Assume that $$P(x+1) = (x^2 -4)Q(x)+3ax+6$$ and that the remainder of the division of polynomial $P(x)$ by $x-3$ is $18$. Evaluate the constant term of polynomial $P(x-1)$.
All I could see so far is that the polynomial $P(x)$ should be quadratic because $Q(x)$ is multiplied by quadratic term, which is $x^2$.
Let $F(x)=P(x-1)$. Of course, the constant term of $F(x)$ is $F(0)=P(-1)$
We write $$P(x)=g(x)\times (x-3)+18$$ Then, of course, $P(3)=18$
Using the equation $$P(x+1) = (x^2 -4)Q(x)+3ax+6$$ We set $$x=-2\implies P(-1)=-6a+6$$
and $$x=2\implies P(3)=6a+6$$ Since we already know that $P(3)=18$ we deduce that $a=2$ hence $$P(-1)=-12+6=-6$$
the remainder of the division of polynomial $P(x)$ by $x−3$ is $18$
implies: $$P(x)=(x-3)R(x)+18 \Rightarrow \\ P(x+1)=(x-2)R(x+1)+18=(x^2 -4)Q(x)+3ax+6\\ P(2+1)=18=6a+6 \Rightarrow a=2.$$ Hence: $$P(\color{red}x-1)=P(x-2+1)=((x-2)^2-4)Q(x-2)+6(x-2)+6 =\\ (x^2-4x)Q(x-2)+6x-6 \Rightarrow \\ P(\color{red}0-1)=-6.$$
It's worth emphasizing how this boils down to determining a line from a point and its $y$-intercept.
We are given $\,f(x) := P(x+1) = (x\color{#c00}{-2})(x\color{#c00}{+2})Q(x) + y(x),\ \ \ y(0)=6,\ \deg(y) \le 1$
and also that $\,f(2)=P(3)=18,\,$ and we seek $f(-2)= P(-1) = $ constant term of $P(x-1)$
But $\,f(\color{#c00}{\pm 2}) = y(\pm 2),\,$ so equivalently we're given $\,y(2)=18\,$ and $\,y(0)=6\,$ and we seek $\,y(-2)$
But we know since grade-school how to determine a line $\,y(x) = mx+b\,$ given both a point on the line and the $y$-intercept $\,b=y(0)\ $ [ditto given a point and the line's slope $\,m = y'(0) = y'$].
Remark $ $ In an abstract algebra course we learn how to view the above problem as a special case of CRT = Chinese Remainder Theorem, i.e. how to compute $\ y = f\bmod (x\!-\!2)(x\!+\!2)\,$ from $\,f(2) = f\bmod x\!-\!2\,$ and $\,f(-2) = f\bmod (x\!+\!2),\,$ e.g. see here.

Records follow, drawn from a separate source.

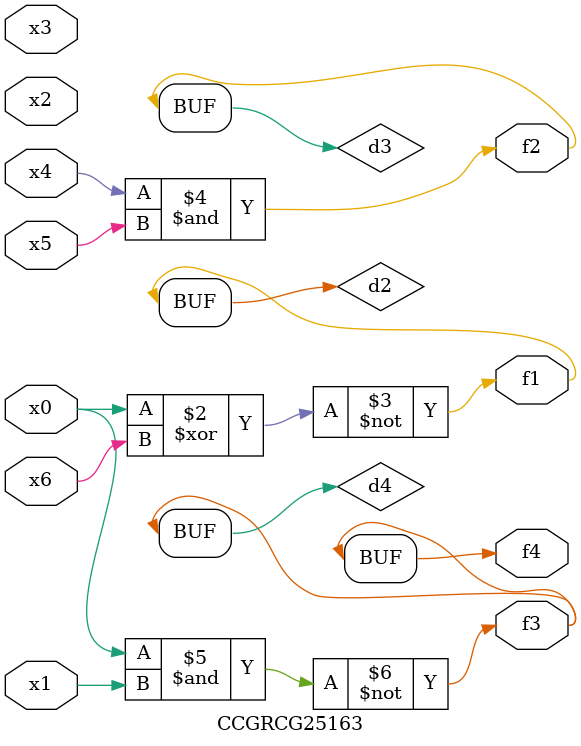
<source format=v>
module CCGRCG25163(
	input x0, x1, x2, x3, x4, x5, x6,
	output f1, f2, f3, f4
);

	wire d1, d2, d3, d4;

	nor (d1, x0);
	xnor (d2, x0, x6);
	and (d3, x4, x5);
	nand (d4, x0, x1);
	assign f1 = d2;
	assign f2 = d3;
	assign f3 = d4;
	assign f4 = d4;
endmodule

</source>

Also we learn the close relationship with various interpolation methods (Lagrange / Newton).
We are given that $P(x+1) = (x^2 -4)Q(x)+3ax+6$ $(\ast)$. Plugging $x=2$ into $(\ast)$ yields $P(3)=6a+6$. On the other hand, for every $b$, $P(b)$ is the remainder of the division of polynomial $P(x)$ by $x-b$ hence $P(3)=18$, which shows that $a=2$.
Finally, plugging $x=-2$ into $(\ast)$ yields $P(-1)=-6a+6=-6$ hence the constant term of $P(x-1)$ is $P(-1)=-6$.